Acute portal vein thrombosis is a common complication of cirrhosis and would lead to adverse prognosis. Endovascular selective catheterization thrombolytic therapy and transjugular intrahepatic portosystemic shunt has been increasingly successfully implemented, which brings new opportunities for the treatment of acute portal vein thrombosis (PVT).

Research motivation

The aim of this study was to compare the clinical outcomes of transcatheter selective superior mesenteric artery (SMA) urokinase infusion therapy and transjugular intrahepatic portosystemic shunt (TIPS) in patients with cirrhosis and acute PVT to evaluate their effectiveness and safety for acute PVT.

Research objectives

To evaluate the effectiveness and safety of transcatheter selective SMA urokinase infusion therapy and TIPS in patients with cirrhosis and acute PVT to provide theoretical support for the implementation of new therapies.

Research methods

A randomized controlled trial was performed, and the total follow-up time was 24 mo.

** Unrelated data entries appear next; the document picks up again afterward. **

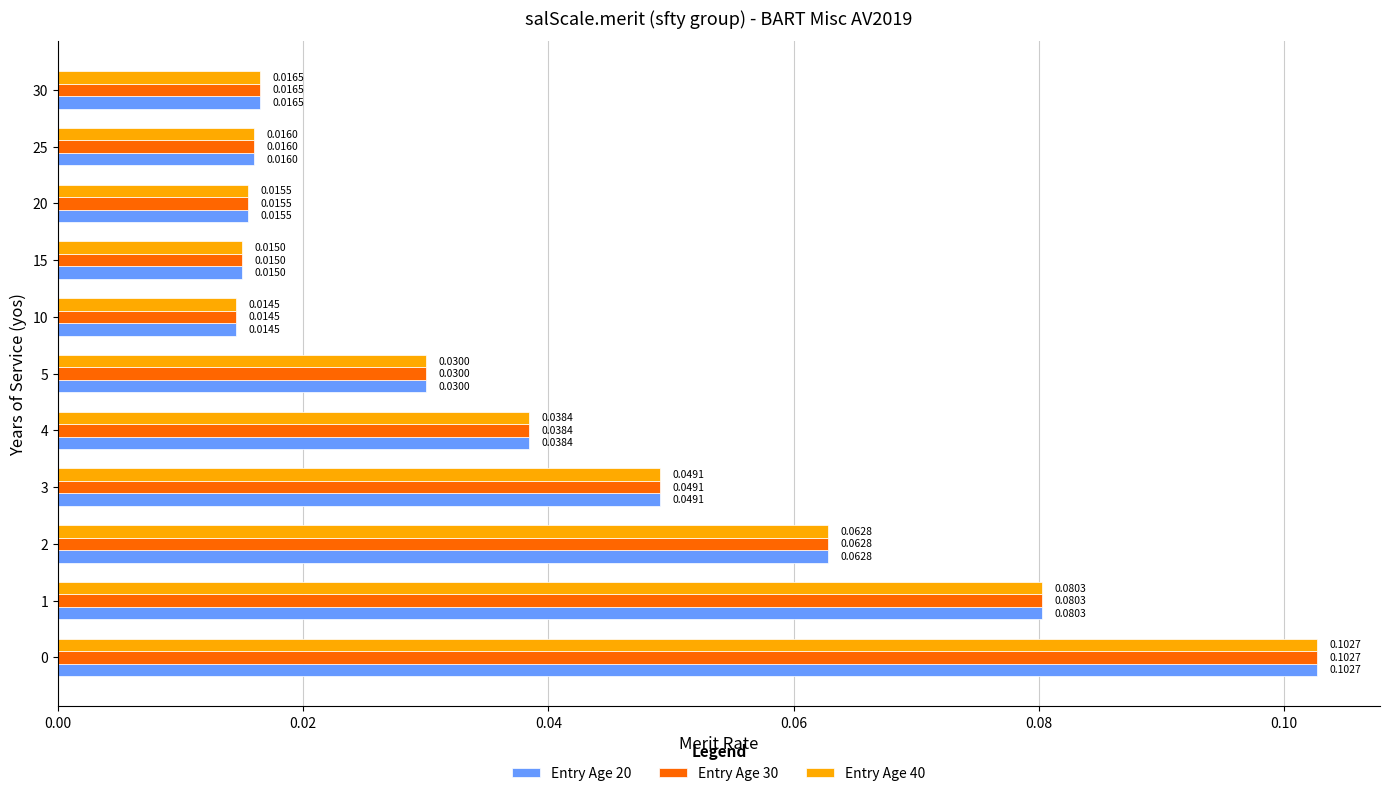

What is the total value across all series at 0?

0.3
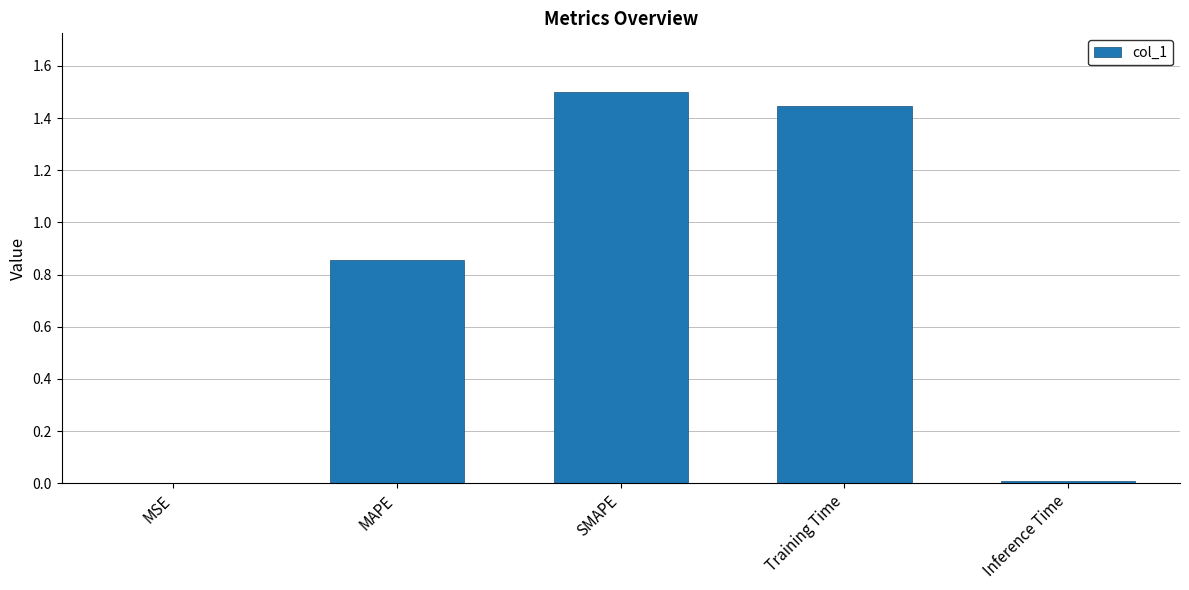

How many data points does each series have?

5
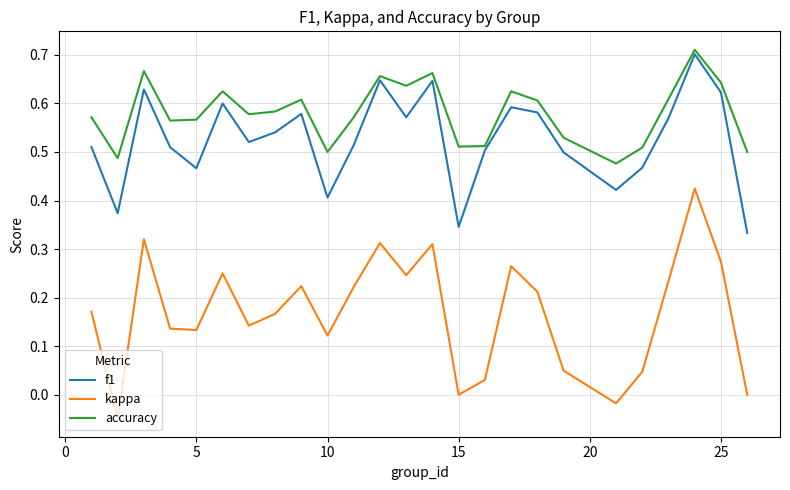

Which series has the largest total across all categories?

accuracy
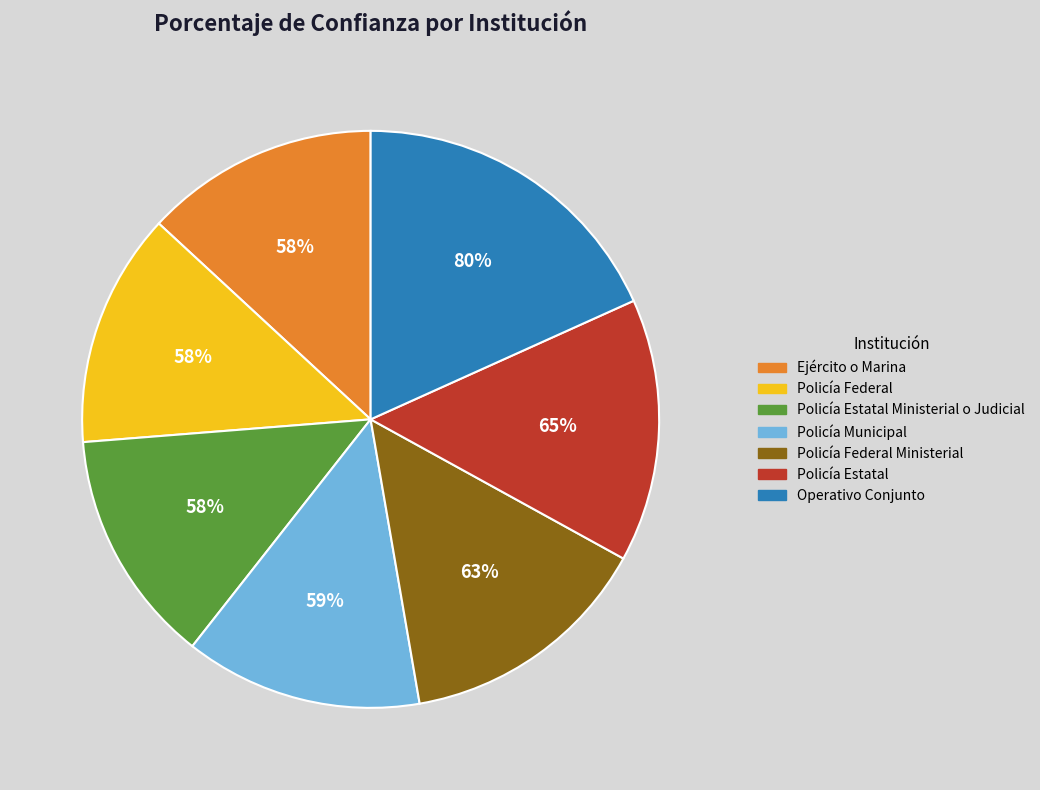

Count the number of slices in the pie.

7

The outcome measures were the change in portal vein patency status, rebleeding, and hepatic encephalopathy.

Research results

Both treatments can quickly relieve symptoms within 48 h. The main portal vein thrombosis was significantly reduced in both groups and there was no significant difference between them. No fatal complications occurred.

Research conclusions

Transcatheter SMA infusion therapy and TIPS are both safe and effective treatments for patients with cirrhosis and acute PVT, particularly for grade I and II PVT, and transcatheter SMA urokinase infusion therapy is more ideal for the treatment of fresh thrombus in the mesentery.

Research perspectives

Further large-scale studies are needed. It is better to have a separate anticoagulant group as a control.